Though the systematic review was performed as per standard PRISMA guidelines while adhering to published protocol, there are a few limitations too. Most of the included trials were small and not adequately powered for serious clinical outcomes like NEC and mortality. Also, they were at high risk for performance and detection bias, thereby decreasing the overall certainty of evidence. Half of the studies used mixed feeding therefore, the effects of formula milk on the adverse outcomes like feed intolerance and NEC cannot be ruled out. There were wide variations in the feeding protocol. None of the trials provided separate data for infants with intrauterine growth restriction and perinatal asphyxia, therefore precluding subgroup analysis. Furthermore, data on long-term growth and the neurodevelopmental outcome is lacking.
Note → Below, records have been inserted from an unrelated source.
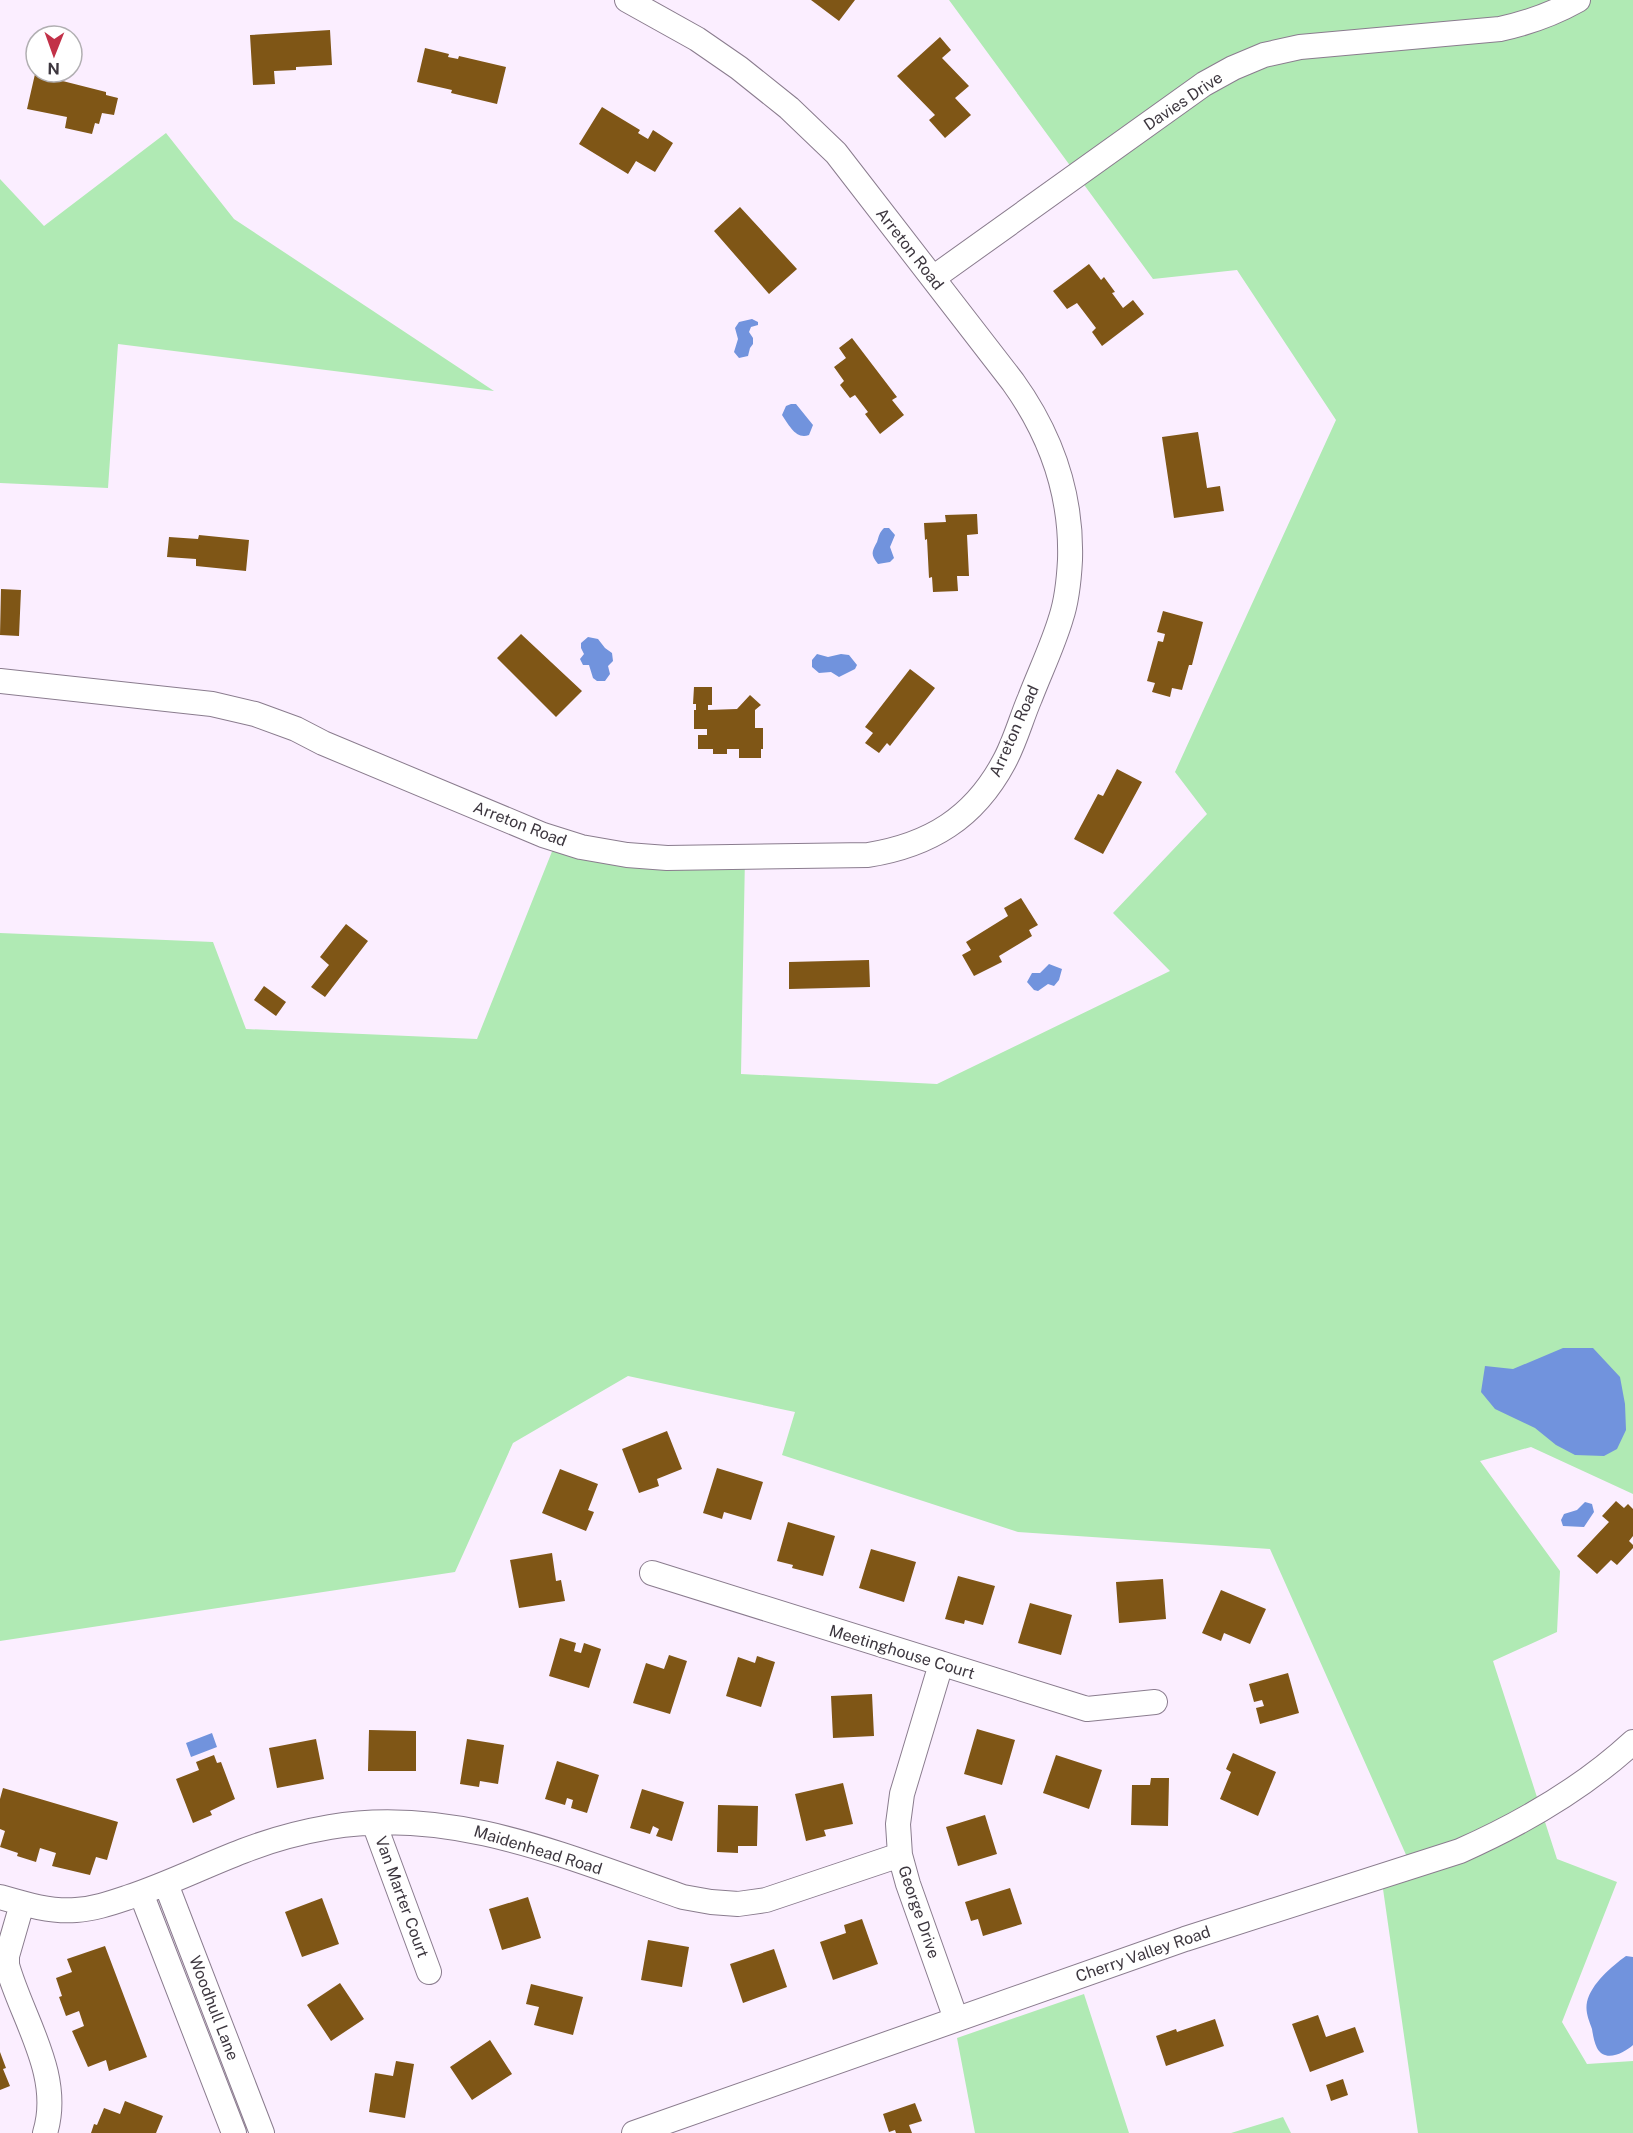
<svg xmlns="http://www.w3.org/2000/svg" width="1633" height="2133" font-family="'Public Sans',sans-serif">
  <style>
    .green { fill: #b0eab4 }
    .water { fill: #7193dd }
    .building { fill: #7f5616 }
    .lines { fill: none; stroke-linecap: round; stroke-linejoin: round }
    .minor-casing { stroke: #8a7c8e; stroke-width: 26 }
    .minor { stroke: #fff; stroke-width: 24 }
    .labels { text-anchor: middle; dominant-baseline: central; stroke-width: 6; stroke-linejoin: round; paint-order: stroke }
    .street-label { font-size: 16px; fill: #3d373f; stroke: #fff }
  </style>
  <rect width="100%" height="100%" fill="#fbeeff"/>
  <!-- green -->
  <path class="green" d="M949,0H1633V1494L1531,1447L1480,1461L1560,1571L1557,1632L1493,1661L1557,1859L1617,1882L1562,2022L1587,2064L1633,2061V2133H1418L1380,1868L1407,1857L1270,1549L1018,1532L782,1455L795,1412L628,1376L513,1443L455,1572L0,1641V933L213,942L246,1029L477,1039L557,839L745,856L741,1074L937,1084L1170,971L1113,913L1207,814L1175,772L1336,420L1237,270L1153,279Z
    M166,133L234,219L494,391L118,344L108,488L0,483V179L44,226Z
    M1084,1994L1129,2133H975L957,2038Z
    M1283,2117L1291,2133H1231Z"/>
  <!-- water -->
  <path class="water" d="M752,319L758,322V325L751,327L749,332L753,338V344L750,348L748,356L739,358L734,352L738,339L735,328L739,322Z
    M791,404H796L813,425L809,435C796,440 789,425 782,415L786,406Z
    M884,528H889L895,535L890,547L894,558L890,562L878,564C870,555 872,551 877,542C879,536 879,533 884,528Z
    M588,637L598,639L605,648L612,653L613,661L608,666L610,674L605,681H597L593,678L589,665H583L580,659L584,654L581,648V643Z
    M817,654L828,657L841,654L849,655L857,665L855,669L839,677L831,672L819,673L812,667V660Z
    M1049,964L1062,969L1059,980L1054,986L1048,984L1038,991L1034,990L1027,982L1032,973H1040Z
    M1563,1348H1593L1620,1377L1625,1404L1626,1430L1617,1449L1604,1456L1575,1455L1556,1445L1535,1428L1495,1409L1481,1392L1485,1366L1513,1369Z
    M1585,1502L1592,1504L1594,1512L1584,1527L1563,1526L1561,1520L1564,1514L1577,1510Z
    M212,1733L217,1747L191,1757L186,1743Z
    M1626,1956L1633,1957V2045C1624,2053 1605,2063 1597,2048C1594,2042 1593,2035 1592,2029C1589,2020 1585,2012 1587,2002C1591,1984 1612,1966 1626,1956Z"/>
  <!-- building -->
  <path class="building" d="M811,0H855L839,21Z
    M330,30L332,65L296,67V70L274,71L275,84L253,85L250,35Z
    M940,37L951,50L942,58L969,86L955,98L971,115L945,138L929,120L935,115L897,76Z
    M425,48L449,54L448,57L458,59L459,56L506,67L497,104L451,93L452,90L417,82Z
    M35,74L106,92V95L118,98L114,115L102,113L99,124L95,123L92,134L65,128L67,117L27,109Z
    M602,107L640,130L638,133L648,139L653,130L673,143L655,172L636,161L628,174L579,144Z
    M740,207L797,269L769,294L714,231Z
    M1089,264L1101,280L1104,277L1115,292L1112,293L1123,308L1133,300L1144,314L1102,346L1092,332L1096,328L1077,303L1067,309L1053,291Z
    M852,338L897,397L892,400L904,415L880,434L865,414L868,412L855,395L850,398L840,385L844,381L834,367L846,358L839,348Z
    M1198,432L1207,488L1220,486L1224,511L1174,518L1162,437Z
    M977,514L978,534L967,535L969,576H957L958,591L933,592L932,577L929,578L927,539L925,540L924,523L946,522L945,515Z
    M199,535L249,540L246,571L196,566V559L167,557L169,537L198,539Z
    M1,589L21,590L19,636L0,635Z
    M1163,611L1203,622L1192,665H1189L1182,690L1172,688L1170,697L1152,692L1155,683L1147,681L1158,641L1163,642L1165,634L1157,632Z
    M521,634L582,691L556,717L497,658Z
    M910,669L935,688L890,746L887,743L879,753L865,743L873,733L865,727Z
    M694,687H712V705H708V710L737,709L750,695L761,705L755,710V728H763V749H761V758H739V749H727V754H713V749H698V735H707V729H694V710H696V704H693Z
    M1117,769L1142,782L1103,854L1074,839L1098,794L1103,796Z
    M1021,898L1038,925L1029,930L1032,936L999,956L1002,962L974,976L962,955L971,950L966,942L1008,916L1004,908Z
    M346,924L368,941L325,997L311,987L329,965L320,957Z
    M869,960L870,987L789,989V962Z
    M264,986L286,1002L276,1016L254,1000Z
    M667,1431L682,1469L657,1479L659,1486L639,1493L622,1449Z
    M717,1468L763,1482L751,1520L724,1512L722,1519L703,1513Z
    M560,1469L598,1484L588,1510L594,1512L586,1531L542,1513Z
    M1616,1501L1624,1508L1628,1504L1633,1509V1536L1629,1541L1633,1545V1548L1617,1565L1611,1560L1597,1574L1577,1556L1609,1522L1602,1516Z
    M788,1522L835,1536L823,1576L792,1568L793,1565L777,1561Z
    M871,1549L916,1562L904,1602L859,1588Z
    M552,1553L556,1581L561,1580L565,1601L519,1608L510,1560Z
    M958,1576L995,1586L983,1625L965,1620L964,1624L945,1619Z
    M1163,1579L1166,1619L1119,1623L1116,1582Z
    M1221,1590L1266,1609L1250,1644L1224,1633L1221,1641L1202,1633Z
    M1030,1603L1072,1615L1061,1655L1018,1643Z
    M560,1638L576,1643L574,1651L581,1653L584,1643L601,1649L589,1688L549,1676Z
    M669,1655L687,1661L670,1714L633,1703L646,1663L664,1669Z
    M757,1656L775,1662L761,1707L726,1696L738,1657L755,1663Z
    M1288,1673L1299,1713L1260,1724L1256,1708L1264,1706L1262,1700L1254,1702L1249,1684Z
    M872,1694L874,1736L833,1738L831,1696Z
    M977,1729L1015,1740L1002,1785L964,1774Z
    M369,1730L416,1731V1771H368Z
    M316,1739L324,1779L277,1788L269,1748Z
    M467,1739L504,1745L498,1784L480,1781L479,1787L460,1784Z
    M1233,1753L1276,1772L1258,1816L1220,1799L1231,1772L1226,1769Z
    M214,1755L217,1763L221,1762L235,1799L210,1811L212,1815L193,1823L176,1779L199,1770L196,1762Z
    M1056,1755L1102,1770L1089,1809L1043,1793Z
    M557,1761L599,1775L587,1813L571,1808L573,1800L567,1798L565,1805L545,1799Z
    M1151,1778H1169L1168,1826L1131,1825L1132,1785H1150Z
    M843,1783L853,1824L824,1830L826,1836L806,1841L795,1794Z
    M3,1788L118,1822L107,1860L96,1857L90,1875L52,1866L56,1853L40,1848L36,1862L17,1856L18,1853L0,1847L5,1831L0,1829V1799Z
    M642,1789L684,1802L672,1841L656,1836L659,1829L653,1826L650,1834L630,1828Z
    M718,1805L758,1806L757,1846H738V1853L717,1852Z
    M985,1815L997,1854L958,1866L946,1827Z
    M1010,1888L1022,1924L983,1936L978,1919L971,1921L965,1902Z
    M528,1897L541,1938L502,1950L489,1909Z
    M322,1898L339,1944L302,1957L285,1912Z
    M862,1919L878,1964L833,1980L820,1942L846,1933L844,1925Z
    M648,1940L689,1947L682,1987L641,1980Z
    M105,1946L147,2057L109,2071L106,2060L88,2067L72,2031L84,2026L79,2011L66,2016L59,1997L62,1996L56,1978L72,1972L67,1959Z
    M774,1949L787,1987L743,2003L730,1964Z
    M340,1983L364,2019L331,2041L307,2005Z
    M531,1984L583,1997L573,2035L534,2025L539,2007L526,2004Z
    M1318,2015L1326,2037L1355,2027L1364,2052L1310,2072L1292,2024Z
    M1215,2019L1224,2046L1166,2066L1156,2036L1176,2029L1177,2032Z
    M490,2040L512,2074L472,2100L450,2067Z
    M0,2052L6,2068L3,2069L10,2086L0,2090Z
    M396,2061L414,2064L405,2118L369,2112L375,2073L393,2076Z
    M1343,2079L1348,2095L1331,2101L1326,2085Z
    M125,2101L163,2116L156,2133H91L94,2124L97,2125L104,2108L120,2114Z
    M915,2103L922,2121L909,2125L912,2133H896L895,2130L889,2132L883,2114Z"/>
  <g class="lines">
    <defs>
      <path id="minor" d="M933,278L1204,84L1233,68L1264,55L1300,47L1500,29C1528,23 1553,14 1578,0
        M0,681L212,704L255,714L296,729L323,743L543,835L581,847L627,855L667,858L868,855C930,845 974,818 1004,762C1015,742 1021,719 1030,698C1040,672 1053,645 1061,618C1067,600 1069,579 1070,560C1072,494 1051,435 1013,382L836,153L789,108L739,68L697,39L627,0
        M652,1573L1087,1709L1155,1702
        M941,1664L902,1794L898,1824L900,1855L908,1884L956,2019
        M374,1823L429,1972
        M166,1884L262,2133
        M141,1893L234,2133
        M0,1897C24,1904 50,1912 76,1910C94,1909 111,1903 129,1897C168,1884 204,1866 243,1851C271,1840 301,1832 330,1827C453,1806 569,1858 683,1897L711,1902L738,1904L766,1900L900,1855
        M22,1904L7,1956V1965C22,2019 63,2075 45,2133
        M634,2133L1185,1939L1460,1851C1523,1823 1582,1789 1633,1742"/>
    </defs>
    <!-- minor casing -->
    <use href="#minor" class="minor-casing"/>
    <!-- minor -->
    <use href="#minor" class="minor"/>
  </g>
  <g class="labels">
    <!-- street labels -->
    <g class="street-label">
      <text transform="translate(1183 101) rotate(-34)">Davies Drive</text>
      <text transform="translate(910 249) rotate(52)">Arreton Road</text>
      <text transform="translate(1014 731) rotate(-66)">Arreton Road</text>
      <text transform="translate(520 824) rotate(21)">Arreton Road</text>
      <text transform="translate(902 1652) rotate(17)">Meetinghouse Court</text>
      <text transform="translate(538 1850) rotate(17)">Maidenhead Road</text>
      <text transform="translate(402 1897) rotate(70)">Van Marter Court</text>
      <text transform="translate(919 1912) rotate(71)">George Drive</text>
      <text transform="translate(1143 1954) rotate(-19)">Cherry Valley Road</text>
      <text transform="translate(214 2008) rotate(69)">Woodhull Lane</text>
    </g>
  </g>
  <!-- north arrow -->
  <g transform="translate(54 54) rotate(181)"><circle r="28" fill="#ffffff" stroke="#b1afb2" stroke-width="1.5"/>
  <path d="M0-4.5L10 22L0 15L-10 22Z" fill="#c23148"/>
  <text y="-9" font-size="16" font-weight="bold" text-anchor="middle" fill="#3d373f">N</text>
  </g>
</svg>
For trials comparing routine prefeed aspiration with no routine aspiration, NEC (stage 2 or more) should be the appropriate primary outcome. To reliably prove that avoiding routine prefeed aspiration does not lead to a higher incidence of NEC as compared to routine aspiration, 16,986 participants will be required for an equivalence trial (1% equivalence limit) and 6458 participants for a superiority trial, with 80% power. Such mega-trials may not be feasible. Future RCTs of routine prefeed aspiration vs. no aspiration should follow the uniform study and feeding protocols with similar standard definitions for the outcomes.

Conclusions

There is low to moderate quality evidence to suggest that avoiding routine prefeed gastric aspirate monitoring helps in the reduction of late-onset sepsis, achieving full enteral feeds earlier, and earlier discharge from the hospital. Also, it does not increase the risk of death or NEC. Therefore, it seems worth forgo the practice of routine prefeed gastric residue monitoring in the absence of other signs of feed intolerance in preterm low birthweight neonates.